"There were four in the bottom of the hole. I called to 'em to come out, and as soon as one came out I stuck him. Blood ran down me up to the elbow and stuck up my sleeves."

"Ah!" the first speaker went on, "when we are telling all about it later, if we get back, to the other people at home, by the stove and the candle, who's going to believe it? It's a pity, isn't it?"

"I don't care a damn about that, as long as we do get back," said the other; "I want the end quickly, and only that."

Bertrand was used to speak very little ordinarily, and never of himself. But he said, "I've got three of them on my hands. I struck like a madman. Ah, we were all like beasts when we got here!"

He raised his voice and there was a restrained tremor in it: "it was necessary," he said, "it was necessary, for the future's sake."

He crossed his arms and tossed his head: "The future!" he cried all at once as a prophet might. "How will they regard this slaughter, they who'll live after us, to whom progress—which comes as sure as fate—will at last restore the poise of their conscience? How will they regard these exploits which even we who perform them don't know whether one should compare them with those of Plutarch's and Corneille's heroes or with those of hooligans and apaches?

"And for all that, mind you," Bertrand went on, "there is one figure that has risen above the war and will blaze with the beauty and strength of his courage—"

I listened, leaning on a stick and towards him, drinking in the voice that came in the twilight silence from the lips that so rarely spoke. He cried with a clear voice—"Liebknecht!"

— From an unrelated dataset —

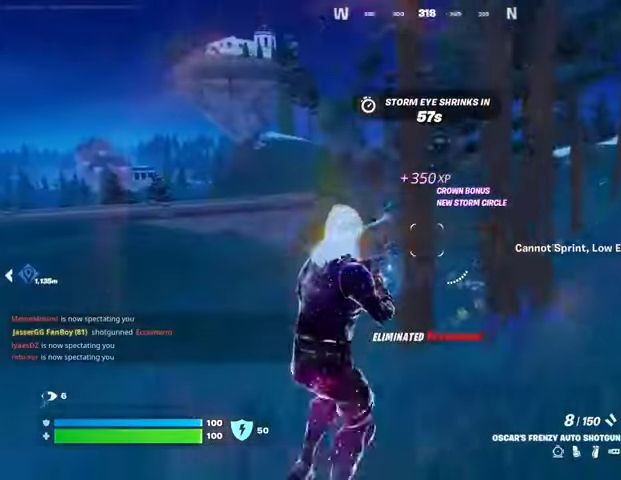
Gameplay with a controller (PlayStation layout); each line is a JSON object with the inputs held at the frame after it. "events" lists button and stick changes between this image and that frame as [ms after this image, input, new state], when the widget could be followed in between.
{"buttons": [], "left_stick": "up-right", "right_stick": "right", "events": [[267, "L3", "down"], [433, "L3", "up"], [500, "right_stick", "right"]]}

He stood up with his arms still crossed. His face, as profoundly serious as a statue's, drooped upon his chest. But he emerged once again from his marble muteness to repeat, "The future, the future! The work of the future will be to wipe out the present, to wipe it out more than we can imagine, to wipe it out like something abominable and shameful. And yet—this present—it had to be, it had to be! Shame on military glory, shame on armies, shame on the soldier's calling, that changes men by turns into stupid victims or ignoble brutes. Yes, shame. That's the true word, but it's too true; it's true in eternity, but it's not yet true for us. It will be true when there is a Bible that is entirely true, when it is found written among the other truths that a purified mind will at the same time let us understand. We are still lost, still exiled far from that time. In our time of to-day, in these moments, this truth is hardly more than a fallacy, this sacred saying is only blasphemy!"

A kind of laugh came from him, full of echoing dreams—"To think I once told them I believed in prophecies, just to kid them!"